In a Westminster style parliamentary system, such as has existed in Israel since its establishment, there is no immunity from arrest or indictment on criminal grounds. Parliamentary immunity, or privilege as it’s sometimes referred to, is limited to the express purpose of ensuring the right and ability of members of the House to speak freely during parliamentary proceedings, without fear of facing legal actions regarding libel and slander, contempt of court or breaching the Official Secrets Act. It also protects members from arrest, or any attempt by the police, or any other agency of the executive branch, to curtail their ability to fulfill their parliamentary duties, and to ensure they cannot be pressured, coerced or in any way prevented from carrying out any legitimate political activity.
Parliamentary privilege exists for one purpose only, to protect MPs from attempts by the executive branch to prevent them from carrying out their solemn duty to ensure the ability of the legislature to oversee, check and balance the executive branch is not in any way impinged. The last thing parliamentary privilege was ever intended for is to provide any member of the executive branch, let alone its head, with the means to give themselves a get out of jail card.
When our lawmakers saw fit to pass a law that includes clauses that are not only a complete violation of parliamentary democracy, but actively debauch and corrupt it, they inserted a constitutional time bomb into the bedrock of our parliamentary democracy. So far, it has never been in danger of actually going off, since no Prime Minister until Netanyahu has attempted to remain in office after being indicted.
Democracy cannot exist solely on the letter of the law. It requires recognition and respect for both the letter and the spirit of the law, which includes the unwritten rules, norms and mores that are an inalienable part of democracy, and vital to its functionality.

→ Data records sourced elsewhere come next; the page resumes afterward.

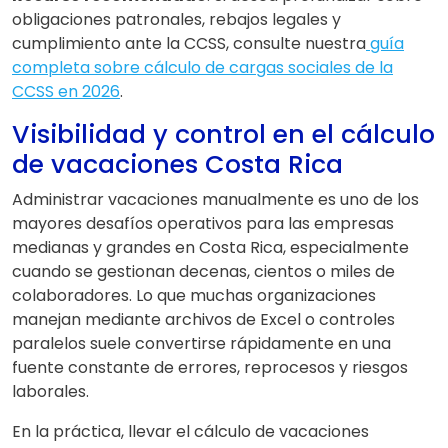
obligaciones patronales, rebajos legales y
cumplimiento ante la CCSS, consulte nuestra
guía
completa sobre cálculo de cargas sociales de la
CCSS en 2026
.
Visibilidad y control en el cálculo
de vacaciones Costa Rica
Administrar vacaciones manualmente es uno de los
mayores desafíos operativos para las empresas
medianas y grandes en Costa Rica, especialmente
cuando se gestionan decenas, cientos o miles de
colaboradores. Lo que muchas organizaciones
manejan mediante archivos de Excel o controles
paralelos suele convertirse rápidamente en una
fuente constante de errores, reprocesos y riesgos
laborales.
En la práctica, llevar el cálculo de vacaciones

The judiciary should be democracy’s last line of defense, engaged only after all the political defenses have failed. For this reason, the Supreme Court was correct in not deciding at this time whether Netanyahu can or cannot be eligible for a mandate to form a new government, since the political system has not yet exhausted its options.
The voters may realize that if they persist in voting in a way that, as Lincoln so aptly put it, keeps Israel a house divided against itself, it will not long stand. If they don’t, it will be up to either the Prime Minister himself, or the Knesset members to put country before party and self.
Only if neither of these possibilities come to pass, and the time bomb continues ticking, can and should the Supreme Court decide for them. What is at stake is no less than the future of Israeli democracy. Allowing Netanyahu, or for that matter any future Prime Minister to pervert parliamentary immunity into executive impunity would irredeemably debauch and ultimately subvert our democracy. This could put us on a path that leads towards Israeli democracy being replaced by a quasi-theocratic dictatorship. Given the current high levels of polarization of Israeli society, and our unfortunate historical precedents, such a scenario could end in civil war.